Pemandangan di sekolah jadi  menarik. Teman-teman perempuan yang biasanya hanya mengenakan pakaian seragam sekolah, kali itu tampak cantik berbalut kain kebaya dengan rambut disanggul. Gaya sanggul pun beragam. Sementara pelajar laki-laki tetap berpakaian seragam karena saat itu belum populer penggunaan jas dasi bagi pelajar.

Tanggal itu ditetapkan sebagai Hari Kartini, pahlawan perempuan yang sukses mengangkat citra kaum perempuan (khususnya masyarakat Jawa)  pada masa kolonial. Kami di sekolah kerap menamakan peringatan itu dengan istilah Kartinian. Artinya memperingati tanggal kelahiran Raden Ajeng Kartini yang ditunjukkan melalui penggunaan pakaian yang dikenakan beliau ~mungkin hampir sepanjang hidup.

Tiap 21 April tidak ada kegiatan belajar mengajar. Sekolah memang tidak libur, namun kegiatan terpusat pada semacam seremoni mengenang Kartini. Kami hafal benar wajah Kartini karena di dinding kelas fotonya dipajang berikut pahlawan-pahlawan lainnya. Trio pahlawan perempuan yang kami ingat adalah RA Kartini, Cut Nyak Dien, dan Dewi Sartika. Ketiganya bertengger di dinding kelas dan menampakkan eksistensinya masing-masing. Kartini dengan kelembutan perempuan Jawa yang berpikiran jauh ke depan melampaui perempuan-perempuan pada masanya. Cut Nyak Dien dengan pakaian adat Aceh dan keris terhunus di tangan. Sementara Raden Dewi Sartika dengan kebaya Sunda dan sanggulnya menampakkan sorot keberanian melawan kesewenangan pemerintah Belanda.

Kartini, Cut Nyak Dien, dan Dewi Sartika ~semuanya melakukan perlawanan terhadap zamannya. Kartini melalui kontemplasi tertulisnya, sebuah pemberontakan batin melihat betapa getir budaya mengurung perempuan Jawa. Cut Nyak Dien selain dikenal sebagai pemimpin perang melawan Belanda, ternyata beliau pun seorang guru mengaji bagi anak-anak. Dan Dewi Sartika berupaya memulihkan harkat derajat kaum perempuan Sunda dengan mendirikan Sakola Kautamaan Istri di Bandung.

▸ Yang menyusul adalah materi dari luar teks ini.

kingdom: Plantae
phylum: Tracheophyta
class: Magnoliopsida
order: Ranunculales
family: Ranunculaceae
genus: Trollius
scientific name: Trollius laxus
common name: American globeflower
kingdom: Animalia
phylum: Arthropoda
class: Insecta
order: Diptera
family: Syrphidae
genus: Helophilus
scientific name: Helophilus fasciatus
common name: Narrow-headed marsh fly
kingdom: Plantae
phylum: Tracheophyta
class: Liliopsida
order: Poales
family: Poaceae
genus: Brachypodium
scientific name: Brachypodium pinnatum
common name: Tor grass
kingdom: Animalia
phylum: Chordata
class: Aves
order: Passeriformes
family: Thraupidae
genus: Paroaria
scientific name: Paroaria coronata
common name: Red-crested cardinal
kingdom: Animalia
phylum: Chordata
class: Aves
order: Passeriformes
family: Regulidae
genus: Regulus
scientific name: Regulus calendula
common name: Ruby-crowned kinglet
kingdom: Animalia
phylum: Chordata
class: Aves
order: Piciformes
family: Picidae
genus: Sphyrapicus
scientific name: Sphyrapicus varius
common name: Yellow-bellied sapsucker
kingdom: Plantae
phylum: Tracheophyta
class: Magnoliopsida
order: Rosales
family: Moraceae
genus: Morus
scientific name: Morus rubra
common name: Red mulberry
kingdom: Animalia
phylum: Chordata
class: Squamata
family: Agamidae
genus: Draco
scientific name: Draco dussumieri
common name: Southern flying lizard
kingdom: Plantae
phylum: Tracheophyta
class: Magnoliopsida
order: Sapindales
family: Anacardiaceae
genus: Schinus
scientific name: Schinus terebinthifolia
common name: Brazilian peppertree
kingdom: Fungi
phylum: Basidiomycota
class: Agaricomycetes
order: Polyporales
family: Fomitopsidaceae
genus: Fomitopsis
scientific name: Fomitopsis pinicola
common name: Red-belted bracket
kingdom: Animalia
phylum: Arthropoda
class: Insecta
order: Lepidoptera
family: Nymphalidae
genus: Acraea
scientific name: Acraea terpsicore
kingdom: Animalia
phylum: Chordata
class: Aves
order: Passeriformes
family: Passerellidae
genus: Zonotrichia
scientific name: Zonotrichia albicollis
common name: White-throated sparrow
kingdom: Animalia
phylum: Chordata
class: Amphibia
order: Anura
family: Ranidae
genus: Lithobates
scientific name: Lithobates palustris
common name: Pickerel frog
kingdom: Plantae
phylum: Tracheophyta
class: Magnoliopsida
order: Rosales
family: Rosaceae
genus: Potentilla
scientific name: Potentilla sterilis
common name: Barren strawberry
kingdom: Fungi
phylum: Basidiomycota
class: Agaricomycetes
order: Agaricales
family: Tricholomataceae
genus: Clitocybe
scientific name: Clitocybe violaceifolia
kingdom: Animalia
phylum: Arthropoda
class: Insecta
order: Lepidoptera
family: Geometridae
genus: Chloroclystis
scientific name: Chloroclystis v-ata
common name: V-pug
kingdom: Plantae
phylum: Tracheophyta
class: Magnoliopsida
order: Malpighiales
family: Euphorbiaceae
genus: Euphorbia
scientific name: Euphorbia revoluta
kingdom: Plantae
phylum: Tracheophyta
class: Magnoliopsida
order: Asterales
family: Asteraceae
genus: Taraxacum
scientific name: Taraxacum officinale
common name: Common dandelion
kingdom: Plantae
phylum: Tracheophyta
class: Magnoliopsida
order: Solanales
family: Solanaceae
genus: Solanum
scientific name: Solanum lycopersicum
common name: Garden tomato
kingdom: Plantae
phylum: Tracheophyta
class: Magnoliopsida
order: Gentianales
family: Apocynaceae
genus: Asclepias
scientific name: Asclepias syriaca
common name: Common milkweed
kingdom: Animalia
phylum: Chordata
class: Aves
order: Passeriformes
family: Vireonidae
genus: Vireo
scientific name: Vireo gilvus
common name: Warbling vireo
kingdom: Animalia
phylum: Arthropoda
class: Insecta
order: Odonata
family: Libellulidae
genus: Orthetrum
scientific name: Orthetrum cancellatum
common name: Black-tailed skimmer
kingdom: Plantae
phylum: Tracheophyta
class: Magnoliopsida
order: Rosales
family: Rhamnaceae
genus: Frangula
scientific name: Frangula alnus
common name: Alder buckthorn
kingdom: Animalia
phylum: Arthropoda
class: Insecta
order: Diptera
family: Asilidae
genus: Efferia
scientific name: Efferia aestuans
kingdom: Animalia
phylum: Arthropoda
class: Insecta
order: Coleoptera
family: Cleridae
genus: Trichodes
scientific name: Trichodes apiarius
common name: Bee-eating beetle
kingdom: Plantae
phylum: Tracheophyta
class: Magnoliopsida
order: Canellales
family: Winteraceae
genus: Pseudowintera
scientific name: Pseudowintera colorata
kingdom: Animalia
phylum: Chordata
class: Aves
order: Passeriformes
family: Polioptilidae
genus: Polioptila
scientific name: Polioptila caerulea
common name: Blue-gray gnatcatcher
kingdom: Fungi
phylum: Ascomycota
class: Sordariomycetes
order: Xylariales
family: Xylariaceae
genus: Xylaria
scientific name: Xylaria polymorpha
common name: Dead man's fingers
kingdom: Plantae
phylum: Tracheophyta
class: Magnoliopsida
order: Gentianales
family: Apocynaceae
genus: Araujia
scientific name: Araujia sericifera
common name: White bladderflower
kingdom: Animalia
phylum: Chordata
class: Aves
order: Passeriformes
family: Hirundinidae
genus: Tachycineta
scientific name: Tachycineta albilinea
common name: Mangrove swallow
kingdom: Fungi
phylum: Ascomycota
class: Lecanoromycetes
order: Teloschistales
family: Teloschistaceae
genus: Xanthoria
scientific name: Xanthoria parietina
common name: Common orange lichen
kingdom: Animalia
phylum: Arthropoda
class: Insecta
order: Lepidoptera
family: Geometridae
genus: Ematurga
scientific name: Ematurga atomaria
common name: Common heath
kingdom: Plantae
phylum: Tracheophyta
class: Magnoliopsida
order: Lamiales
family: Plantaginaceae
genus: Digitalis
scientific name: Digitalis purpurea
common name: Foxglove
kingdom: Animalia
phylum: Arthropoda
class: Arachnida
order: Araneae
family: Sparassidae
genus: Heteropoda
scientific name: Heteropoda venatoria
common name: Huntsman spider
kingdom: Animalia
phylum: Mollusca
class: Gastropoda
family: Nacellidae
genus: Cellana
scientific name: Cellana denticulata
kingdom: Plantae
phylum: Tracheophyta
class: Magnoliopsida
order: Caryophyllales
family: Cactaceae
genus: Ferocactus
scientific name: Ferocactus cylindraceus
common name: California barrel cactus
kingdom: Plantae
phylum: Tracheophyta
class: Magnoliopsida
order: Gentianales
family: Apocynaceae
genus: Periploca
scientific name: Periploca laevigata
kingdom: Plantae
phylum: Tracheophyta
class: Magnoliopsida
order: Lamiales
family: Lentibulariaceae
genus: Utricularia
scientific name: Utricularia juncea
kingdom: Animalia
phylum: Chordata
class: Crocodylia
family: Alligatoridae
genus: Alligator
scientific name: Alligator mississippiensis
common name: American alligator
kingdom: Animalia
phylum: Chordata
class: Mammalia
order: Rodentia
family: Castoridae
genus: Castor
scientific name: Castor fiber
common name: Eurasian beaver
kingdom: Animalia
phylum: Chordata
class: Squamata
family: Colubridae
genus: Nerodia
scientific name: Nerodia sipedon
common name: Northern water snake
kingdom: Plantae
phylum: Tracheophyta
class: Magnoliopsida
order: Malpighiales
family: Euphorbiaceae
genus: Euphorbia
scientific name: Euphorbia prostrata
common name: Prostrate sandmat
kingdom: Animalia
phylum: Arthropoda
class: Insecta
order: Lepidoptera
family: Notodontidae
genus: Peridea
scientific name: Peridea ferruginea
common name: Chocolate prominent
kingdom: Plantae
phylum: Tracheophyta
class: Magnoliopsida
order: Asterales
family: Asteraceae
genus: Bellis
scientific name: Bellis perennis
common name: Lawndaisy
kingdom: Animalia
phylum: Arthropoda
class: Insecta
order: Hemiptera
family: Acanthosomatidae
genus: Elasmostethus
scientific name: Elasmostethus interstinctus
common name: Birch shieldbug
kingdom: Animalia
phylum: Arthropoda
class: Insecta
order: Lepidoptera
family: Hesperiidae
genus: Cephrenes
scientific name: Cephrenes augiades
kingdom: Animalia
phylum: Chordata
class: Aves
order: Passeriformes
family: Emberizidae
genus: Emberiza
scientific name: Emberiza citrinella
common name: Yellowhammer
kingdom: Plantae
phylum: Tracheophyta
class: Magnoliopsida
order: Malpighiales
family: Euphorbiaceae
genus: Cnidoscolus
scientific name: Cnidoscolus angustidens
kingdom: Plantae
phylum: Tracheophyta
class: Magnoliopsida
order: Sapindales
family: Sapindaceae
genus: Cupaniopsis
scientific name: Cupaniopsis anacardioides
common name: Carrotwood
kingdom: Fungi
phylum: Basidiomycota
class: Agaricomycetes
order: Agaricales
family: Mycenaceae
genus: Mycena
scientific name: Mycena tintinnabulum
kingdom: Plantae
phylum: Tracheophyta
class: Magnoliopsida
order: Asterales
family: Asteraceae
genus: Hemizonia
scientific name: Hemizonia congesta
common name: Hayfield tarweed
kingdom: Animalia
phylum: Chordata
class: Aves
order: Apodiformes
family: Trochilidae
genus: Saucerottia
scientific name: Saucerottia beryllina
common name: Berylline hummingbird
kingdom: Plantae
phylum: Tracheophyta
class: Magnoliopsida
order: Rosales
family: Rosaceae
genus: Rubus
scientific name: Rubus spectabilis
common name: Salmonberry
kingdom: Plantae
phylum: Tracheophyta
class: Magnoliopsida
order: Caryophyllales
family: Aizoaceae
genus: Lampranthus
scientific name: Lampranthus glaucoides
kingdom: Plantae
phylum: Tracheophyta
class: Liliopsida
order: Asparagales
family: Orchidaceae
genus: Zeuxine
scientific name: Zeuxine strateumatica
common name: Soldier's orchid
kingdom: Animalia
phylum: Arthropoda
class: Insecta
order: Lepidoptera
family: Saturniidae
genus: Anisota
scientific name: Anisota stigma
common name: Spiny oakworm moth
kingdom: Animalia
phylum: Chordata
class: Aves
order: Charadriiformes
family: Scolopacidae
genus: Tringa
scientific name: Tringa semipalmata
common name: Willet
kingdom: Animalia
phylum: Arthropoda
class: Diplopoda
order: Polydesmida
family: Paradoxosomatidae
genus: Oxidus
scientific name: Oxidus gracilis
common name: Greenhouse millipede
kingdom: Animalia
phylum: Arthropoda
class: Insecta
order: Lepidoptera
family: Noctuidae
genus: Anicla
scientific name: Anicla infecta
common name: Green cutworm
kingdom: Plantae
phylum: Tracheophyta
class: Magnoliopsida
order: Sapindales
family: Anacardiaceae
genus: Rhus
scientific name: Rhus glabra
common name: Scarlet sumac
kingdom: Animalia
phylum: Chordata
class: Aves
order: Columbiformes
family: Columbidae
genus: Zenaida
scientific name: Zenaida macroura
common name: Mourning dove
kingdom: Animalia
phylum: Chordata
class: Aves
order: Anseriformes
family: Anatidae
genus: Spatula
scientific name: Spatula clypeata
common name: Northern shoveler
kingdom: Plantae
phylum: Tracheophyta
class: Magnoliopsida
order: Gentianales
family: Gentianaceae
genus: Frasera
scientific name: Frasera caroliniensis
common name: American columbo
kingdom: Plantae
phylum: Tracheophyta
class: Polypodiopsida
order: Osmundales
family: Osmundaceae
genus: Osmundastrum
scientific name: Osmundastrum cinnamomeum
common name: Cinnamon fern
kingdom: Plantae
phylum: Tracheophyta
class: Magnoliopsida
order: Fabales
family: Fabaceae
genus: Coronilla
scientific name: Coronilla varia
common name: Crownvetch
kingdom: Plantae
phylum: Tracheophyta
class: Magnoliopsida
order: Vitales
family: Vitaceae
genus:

Kembali kepada kain kebaya dan sanggul. Suatu siang menjelang 21 April 2014, seorang ibu berkendara sepeda motor tampak mengantar anaknya ke sekolah. “Besok hari Kartini, jadi hari ini anak saya harus memilih pakaian yang akan dikenakan besok”, katanya mantap. Ternyata anak lelakinya bersekolah di SD Negeri Kartini Cirebon. Saya tidak merinci pertanyaan pakaian model apa yang akan dikenakan anak lelakinya pada 21 April. Yang saya tahu, Kartinian merupakan hari penggunaan kain kebaya dan rambut yang disanggul bagi pelajar perempuan.

Seiring perjalanan dan mungkin saja kecenderungan model busana, kain kebaya dan sanggul perlahan lenyap. Lemari pakaian di rumah-rumah hampir tidak ditemui kain kebaya. Gaya berbusana tahun 1920-an (?) itu telah bergeser oleh kerudung dan busana muslim. Lemari pakaian perempuan sesak oleh berbagai jenis dan motif busana muslim. Begitu pula celana panjang jeans dan T-Shirt mudah dijumpai pada lemari perempuan masa kini.

Dulu di lemari ibu saya selain terdapat beberapa potong kain bawahan (motif batik dan bunga), juga banyak baju kebaya berbagai warna dengan coraknya masing-masing. Selain itu ibu pun menggantung rambut panjang (rambut palsu) yang biasa digulungkan ke rambut ibu lantas dirangkai menjadi sanggul. Berkebaya dan bersanggul merupakan kesatuan yang padu. Ditambah alas kaki berupa selop ~dengan hak rendah atau tinggi, maka sosok ibu seketika berubah jadi cantik dan memancarkan pesona.

Kain kebaya dan sanggul itulah yang dikenakan adik-adik perempuan saya pada tanggal 21 April. Dan ibu mendandani sendiri anak-anaknya. Lalu adik-adik berangkat ke sekolah naik becak karena  “susah” kalau harus jalan kaki.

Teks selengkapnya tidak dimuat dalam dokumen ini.